Microelectrical sensors as emerging platforms for protein biomarker detection in point-of-care diagnostics

Abstract

Current methods used to measure protein expression on microarrays, such as labeled fluorescent imaging, are not well suited for real-time, diagnostic measurements at the point of care. Studies have shown that microelectrical sensors utilizing silica nanowire, impedimetric, surface acoustic wave, magnetic nanoparticle and microantenna technologies have the potential to impact disease diagnosis by offering sensing characteristics that rival conventional sensing techniques. Their ability to transduce protein binding events into electrical signals may prove essential for the development of next-generation point-of-care devices for molecular diagnostics, where they could be easily integrated with microarray, microfluidic and telemetry technologies. However, common limitations associated with the microelectrical sensors, including problems with sensor fabrication and sensitivity, must first be resolved. This review describes governing technical concepts and provides examples demonstrating the use of various microelectrical sensors in the diagnosis of disease via protein biomarkers.

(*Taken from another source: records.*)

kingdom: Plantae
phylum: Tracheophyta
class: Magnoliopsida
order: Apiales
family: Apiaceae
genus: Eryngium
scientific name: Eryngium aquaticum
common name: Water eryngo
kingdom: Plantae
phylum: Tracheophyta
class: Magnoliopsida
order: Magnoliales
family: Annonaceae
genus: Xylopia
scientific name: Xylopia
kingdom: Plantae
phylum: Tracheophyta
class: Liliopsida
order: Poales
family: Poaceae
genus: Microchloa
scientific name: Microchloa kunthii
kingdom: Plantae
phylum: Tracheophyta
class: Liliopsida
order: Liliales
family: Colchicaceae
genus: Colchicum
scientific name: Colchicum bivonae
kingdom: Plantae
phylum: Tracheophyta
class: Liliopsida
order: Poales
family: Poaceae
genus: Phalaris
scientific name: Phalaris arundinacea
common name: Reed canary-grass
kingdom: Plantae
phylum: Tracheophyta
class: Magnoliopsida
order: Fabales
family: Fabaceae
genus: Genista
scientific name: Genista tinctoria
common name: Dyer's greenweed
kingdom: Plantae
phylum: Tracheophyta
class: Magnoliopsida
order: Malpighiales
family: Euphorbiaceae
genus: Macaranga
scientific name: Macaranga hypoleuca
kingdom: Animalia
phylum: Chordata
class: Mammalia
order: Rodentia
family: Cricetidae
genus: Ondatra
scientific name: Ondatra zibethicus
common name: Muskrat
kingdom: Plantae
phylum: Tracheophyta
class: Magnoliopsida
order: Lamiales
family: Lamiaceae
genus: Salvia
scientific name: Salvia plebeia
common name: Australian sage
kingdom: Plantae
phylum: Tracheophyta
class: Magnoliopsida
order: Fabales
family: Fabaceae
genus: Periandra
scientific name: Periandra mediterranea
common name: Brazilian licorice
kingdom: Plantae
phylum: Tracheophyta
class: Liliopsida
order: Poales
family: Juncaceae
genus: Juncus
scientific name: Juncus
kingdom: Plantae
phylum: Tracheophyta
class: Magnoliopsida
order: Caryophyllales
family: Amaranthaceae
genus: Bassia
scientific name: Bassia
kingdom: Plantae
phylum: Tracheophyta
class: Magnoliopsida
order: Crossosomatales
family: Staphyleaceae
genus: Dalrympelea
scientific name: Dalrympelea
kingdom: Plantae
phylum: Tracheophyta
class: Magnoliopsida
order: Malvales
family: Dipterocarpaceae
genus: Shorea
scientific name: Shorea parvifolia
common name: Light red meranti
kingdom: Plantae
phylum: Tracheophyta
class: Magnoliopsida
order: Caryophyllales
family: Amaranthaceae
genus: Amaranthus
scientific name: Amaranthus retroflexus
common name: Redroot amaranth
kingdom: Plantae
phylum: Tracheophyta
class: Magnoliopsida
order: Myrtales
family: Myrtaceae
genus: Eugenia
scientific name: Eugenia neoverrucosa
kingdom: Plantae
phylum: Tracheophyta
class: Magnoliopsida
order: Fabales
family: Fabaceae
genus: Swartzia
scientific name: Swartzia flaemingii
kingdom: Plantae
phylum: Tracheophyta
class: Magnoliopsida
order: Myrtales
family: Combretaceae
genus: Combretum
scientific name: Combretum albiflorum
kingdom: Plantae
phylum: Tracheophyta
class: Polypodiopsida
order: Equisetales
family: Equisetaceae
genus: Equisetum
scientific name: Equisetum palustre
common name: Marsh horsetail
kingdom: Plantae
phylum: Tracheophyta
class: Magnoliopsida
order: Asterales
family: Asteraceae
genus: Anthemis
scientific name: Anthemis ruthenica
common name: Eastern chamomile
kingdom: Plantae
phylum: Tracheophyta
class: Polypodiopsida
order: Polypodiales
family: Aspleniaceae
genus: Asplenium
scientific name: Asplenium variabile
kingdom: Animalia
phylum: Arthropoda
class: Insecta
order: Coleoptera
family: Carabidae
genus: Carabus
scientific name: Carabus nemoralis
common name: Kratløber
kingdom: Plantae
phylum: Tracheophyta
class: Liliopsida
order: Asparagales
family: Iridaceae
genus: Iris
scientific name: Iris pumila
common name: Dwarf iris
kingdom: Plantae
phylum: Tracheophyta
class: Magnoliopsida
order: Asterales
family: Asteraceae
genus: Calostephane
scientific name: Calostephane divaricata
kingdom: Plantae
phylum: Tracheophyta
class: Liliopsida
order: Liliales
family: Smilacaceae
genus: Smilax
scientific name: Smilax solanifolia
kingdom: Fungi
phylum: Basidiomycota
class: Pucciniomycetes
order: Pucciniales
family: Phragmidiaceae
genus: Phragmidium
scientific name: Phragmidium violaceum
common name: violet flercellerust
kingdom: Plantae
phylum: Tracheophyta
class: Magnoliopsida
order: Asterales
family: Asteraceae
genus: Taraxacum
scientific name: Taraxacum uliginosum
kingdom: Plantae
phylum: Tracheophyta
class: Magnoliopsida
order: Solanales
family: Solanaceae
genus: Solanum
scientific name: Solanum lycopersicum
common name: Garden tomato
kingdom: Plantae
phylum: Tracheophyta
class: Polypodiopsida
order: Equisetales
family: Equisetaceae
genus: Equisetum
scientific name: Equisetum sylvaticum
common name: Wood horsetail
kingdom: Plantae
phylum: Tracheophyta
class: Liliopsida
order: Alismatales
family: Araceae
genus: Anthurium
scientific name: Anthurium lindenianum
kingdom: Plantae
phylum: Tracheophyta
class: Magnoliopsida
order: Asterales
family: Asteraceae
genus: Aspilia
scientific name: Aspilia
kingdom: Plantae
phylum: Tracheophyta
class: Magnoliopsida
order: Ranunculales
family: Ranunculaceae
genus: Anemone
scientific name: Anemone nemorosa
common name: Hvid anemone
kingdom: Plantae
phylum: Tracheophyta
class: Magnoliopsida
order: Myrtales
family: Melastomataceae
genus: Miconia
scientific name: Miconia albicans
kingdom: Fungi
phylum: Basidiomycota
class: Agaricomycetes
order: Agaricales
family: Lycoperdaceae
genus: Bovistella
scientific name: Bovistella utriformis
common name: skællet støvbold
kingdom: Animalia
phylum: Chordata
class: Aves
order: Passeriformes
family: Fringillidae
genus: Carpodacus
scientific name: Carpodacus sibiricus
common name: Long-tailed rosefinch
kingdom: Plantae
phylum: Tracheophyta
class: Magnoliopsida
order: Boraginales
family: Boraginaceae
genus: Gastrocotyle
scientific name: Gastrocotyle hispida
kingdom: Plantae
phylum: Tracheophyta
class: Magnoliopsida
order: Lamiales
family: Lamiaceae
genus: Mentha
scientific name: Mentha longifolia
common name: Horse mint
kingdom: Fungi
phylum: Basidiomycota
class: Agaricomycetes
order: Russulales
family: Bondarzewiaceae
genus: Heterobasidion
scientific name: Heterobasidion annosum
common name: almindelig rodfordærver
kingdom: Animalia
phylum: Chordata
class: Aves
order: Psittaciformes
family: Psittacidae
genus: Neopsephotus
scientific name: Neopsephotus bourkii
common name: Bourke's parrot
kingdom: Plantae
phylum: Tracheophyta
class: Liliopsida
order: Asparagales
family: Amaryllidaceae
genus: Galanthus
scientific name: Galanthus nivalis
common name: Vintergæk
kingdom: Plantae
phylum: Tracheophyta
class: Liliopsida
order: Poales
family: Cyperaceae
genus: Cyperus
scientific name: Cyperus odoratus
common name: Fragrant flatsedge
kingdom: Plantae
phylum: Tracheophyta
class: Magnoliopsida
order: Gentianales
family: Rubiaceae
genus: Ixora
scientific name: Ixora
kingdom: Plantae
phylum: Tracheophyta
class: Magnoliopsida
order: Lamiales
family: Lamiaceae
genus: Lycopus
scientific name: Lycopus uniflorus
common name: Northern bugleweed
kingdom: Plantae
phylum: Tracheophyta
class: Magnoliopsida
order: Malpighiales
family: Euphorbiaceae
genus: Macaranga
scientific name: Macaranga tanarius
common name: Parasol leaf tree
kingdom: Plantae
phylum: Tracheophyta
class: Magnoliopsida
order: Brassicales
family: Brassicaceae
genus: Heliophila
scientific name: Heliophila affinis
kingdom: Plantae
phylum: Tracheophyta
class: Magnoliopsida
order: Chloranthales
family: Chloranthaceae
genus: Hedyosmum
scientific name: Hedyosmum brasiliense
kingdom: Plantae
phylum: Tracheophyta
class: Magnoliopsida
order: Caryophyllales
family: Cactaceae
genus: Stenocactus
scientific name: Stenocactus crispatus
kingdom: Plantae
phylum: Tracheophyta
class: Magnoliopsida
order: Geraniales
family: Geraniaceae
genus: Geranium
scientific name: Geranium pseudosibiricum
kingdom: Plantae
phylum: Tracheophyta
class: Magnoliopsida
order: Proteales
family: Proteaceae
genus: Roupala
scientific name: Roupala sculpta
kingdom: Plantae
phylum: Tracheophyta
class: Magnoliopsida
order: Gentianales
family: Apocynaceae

Figure 1. The top impedance sensor has antibodies immobilized on top of and between the gold electrodes, while the bottom sensor also has bound antigens

Both sensors will have an aqueous solution covering the active region (interdigitated region) of the sensor. The bound antigens will change the resistance and capacitance of the sensor. The image to the right represents a top view of a sensor, which is an interdigitated circuit.

Figure 2. A SAW delay line consists of an IDT, an output IDT and a piezoelectric substrate

Two delay lines operate in parallel, with one line acting as a reference line and the other acting as an experimental line. A sinusoidal voltage is applied to the input IDT, which develops an alternating electric field that is translated into a mechanical SAW by the piezoelectric effect. The velocity of the SAW is affected by mass loading, fluid viscosity and temperature on the surface of the substrate. The reverse piezoelectric effect translates the SAW into an oscillating electric field at the output IDT. Any difference in velocity between the two delay lines would be reflected as a phase shift and amplitude difference. IDT: Input interdigitated transducer; SAW: Surface acoustic-wave.

Figure 3. Cross-sectional view of a Love mode surface acoustic-wave sensor (layer thicknesses not to scale) displaying the piezoelectric substrate, two IDTs, the waveguide layer and the sensing layer

The waveguide layer consists of either an oxide or polymer layer, which functions to trap the acoustic energy of the SAW at the interface between the waveguide and the substrate to minimize propagation losses. It also serves to protect the IDTs from corrosion, thus providing for measurements to be made in a liquid environment. The sensing layer provides for the capture and immobilization of the biological or chemical agent of interest to the active surface of the sensor in order to develop a detectable mass loading effect. IDT: Input interdigitated transducer.

Figure 4. The image to the right represents a top view of a microantenna sensor with a line representing a cross-section shown on the left

The upper sensor has antibodies immobilized on top of the active region of the antennas, while the lower sensor also has captured antigens. The shielded traces are on both sides of the transmitting and receiving antennas. Their presence should prevent signals from traveling in a direct path between antennas. The bound antigens should change the attenuation of the sensor because of the increased affected antenna height.